Traição: duas faces da mesma moeda

É sempre a mesma coisa. Quem é traído, se ressente. Quem trai, se culpa. Em  ambas as situações, alguém sempre sai alguém ferido. E isso nunca é legal. Pra ninguém. Digo isso porque já vivi os dois lados da moeda. Já fui Angelina Jolie, a que trai e vive com o desconforto da culpa. Também estive no papel de Jennifer Aniston, a que sobra e se ressente. Por isso, posso dizer: nenhum dos dois lados da traição é legal.

Comecei a pensar em tudo isso depois de escutar um cliente bastante chateado com o desfecho da separação.  Com receio de magoar a futura ex-esposa, optou pela não verdade. Ou melhor, pela omissão de detalhes – tipo estar interessado em outra pessoa. Tal qual Brad Pitt, jurou de pés juntos em frente a sua ex que precisava de um tempo. Para se descobrir.

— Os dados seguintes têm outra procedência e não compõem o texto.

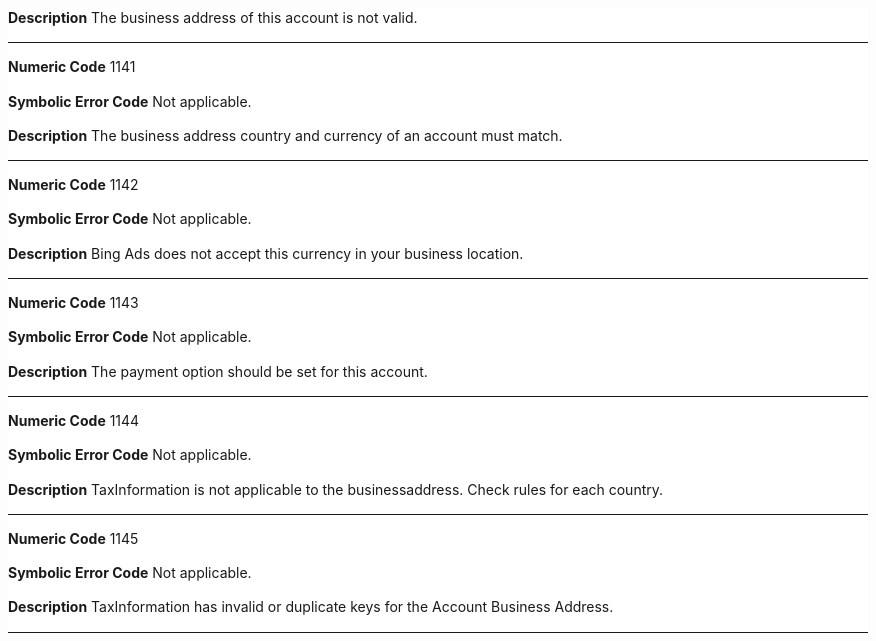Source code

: **Description**
The business address of this account is not valid.

***

**Numeric Code**
1141

**Symbolic Error Code**
Not applicable.

**Description**
The business address country and currency of an account must match.

***

**Numeric Code**
1142

**Symbolic Error Code**
Not applicable.

**Description**
Bing Ads does not accept this currency in your business location.

***

**Numeric Code**
1143

**Symbolic Error Code**
Not applicable.

**Description**
The payment option should be set for this account.

***

**Numeric Code**
1144

**Symbolic Error Code**
Not applicable.

**Description**
TaxInformation is not applicable to the businessaddress. Check rules for each country.

***

**Numeric Code**
1145

**Symbolic Error Code**
Not applicable.

**Description**
TaxInformation has invalid or duplicate keys for the Account Business Address.

***
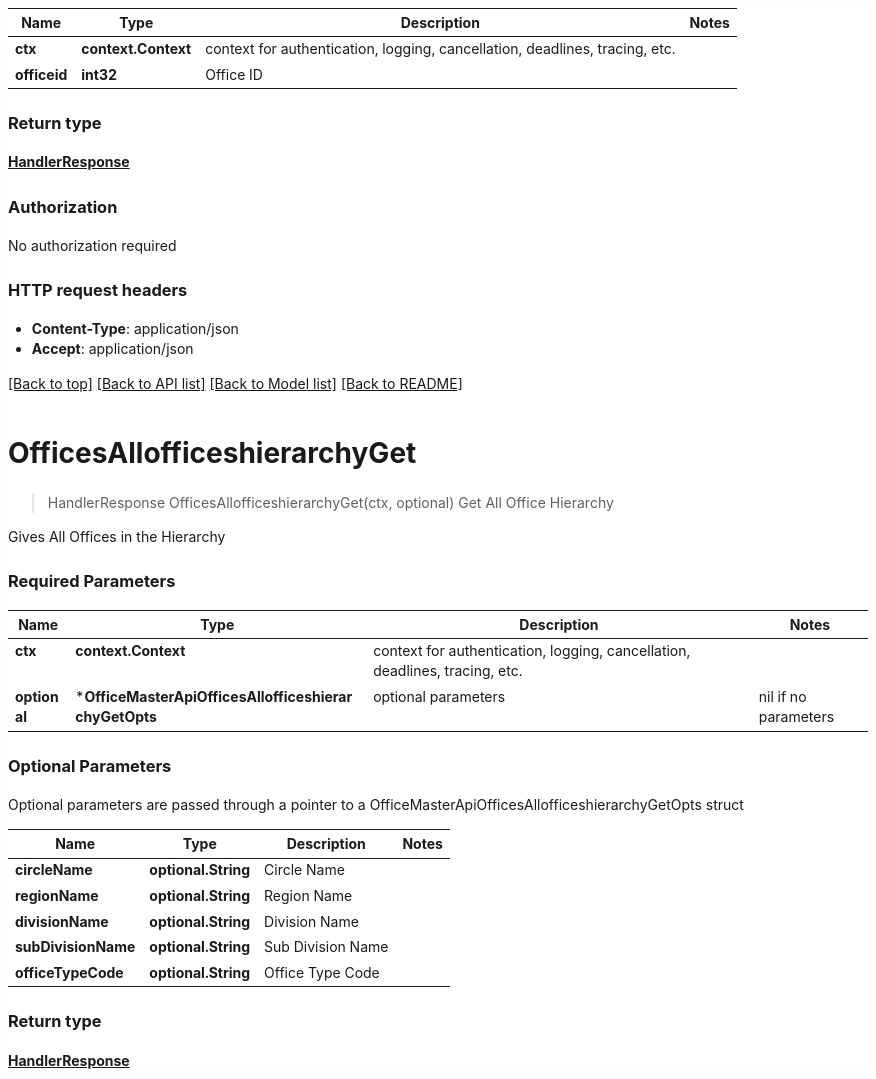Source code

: Name | Type | Description  | Notes
------------- | ------------- | ------------- | -------------
 **ctx** | **context.Context** | context for authentication, logging, cancellation, deadlines, tracing, etc.
  **officeid** | **int32**| Office ID | 

### Return type

[**HandlerResponse**](handler.Response.md)

### Authorization

No authorization required

### HTTP request headers

 - **Content-Type**: application/json
 - **Accept**: application/json

[[Back to top]](#) [[Back to API list]](../README.md#documentation-for-api-endpoints) [[Back to Model list]](../README.md#documentation-for-models) [[Back to README]](../README.md)

# **OfficesAllofficeshierarchyGet**
> HandlerResponse OfficesAllofficeshierarchyGet(ctx, optional)
Get All Office Hierarchy

Gives All Offices in the Hierarchy

### Required Parameters

Name | Type | Description  | Notes
------------- | ------------- | ------------- | -------------
 **ctx** | **context.Context** | context for authentication, logging, cancellation, deadlines, tracing, etc.
 **optional** | ***OfficeMasterApiOfficesAllofficeshierarchyGetOpts** | optional parameters | nil if no parameters

### Optional Parameters
Optional parameters are passed through a pointer to a OfficeMasterApiOfficesAllofficeshierarchyGetOpts struct

Name | Type | Description  | Notes
------------- | ------------- | ------------- | -------------
 **circleName** | **optional.String**| Circle Name | 
 **regionName** | **optional.String**| Region Name | 
 **divisionName** | **optional.String**| Division Name | 
 **subDivisionName** | **optional.String**| Sub Division Name | 
 **officeTypeCode** | **optional.String**| Office Type Code | 

### Return type

[**HandlerResponse**](handler.Response.md)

A ex, por sua vez, acreditou desacreditando nas palavras e justificativas do quase ex-marido.  Ora, se é coisa que mulher tem é faro apurado – intuição, amigos. Principalmente quando o assunto é carne nova em território de seu domínio.  Mas enfim… Tal qual Jennifer Aniston, aceitou a decisão sem muito barulho.  E assim como ela, logo depois, se deparou com com a figura do ex, faceirito e feliz, circulando ao lado da sua Jolie.

Pois ao ouvir essa história, não pude deixar de relembrar o que senti nas vezes em que protagonizei as duas faces dessa mesma moeda. Ooops, história.   Quando fui Jolie, senti um profundo desconforto e lamentei a nossa então total incapacidade em dizer a verdade. De sermos honestos e arcarmos com as consequências, sim.

Já quando fui Aniston, senti na pele a dor de ser traída. E não falo do fato de meu então ex ter se apaixonado por outra pessoa. Isso, caros leitores, pode acontecer com qualquer um – comigo, com você, com o Brad Pitt ou com a Britney Spears. Como dizem por aí, no coração ninguém manda. Dolorido é mesmo a existência de mentiras ditas “pra não magoar ninguém”, mas que acabam causando o dobro de danos quando vêm à tona.

Diante disso tudo, tenho hoje uma convicção muito forte. Em qualquer uma das situações, Jolie ou Aniston, ser honesto consigo e com os outros é ainda a melhor opção. O melhor caminho para evitar feridas profundas e de difícil cicatrização, por mais difícil que possa parecer no momento. Lembre que a Angelina Jolie de hoje pode ser a Jennifer Aniston de amanhã. E vice-versa.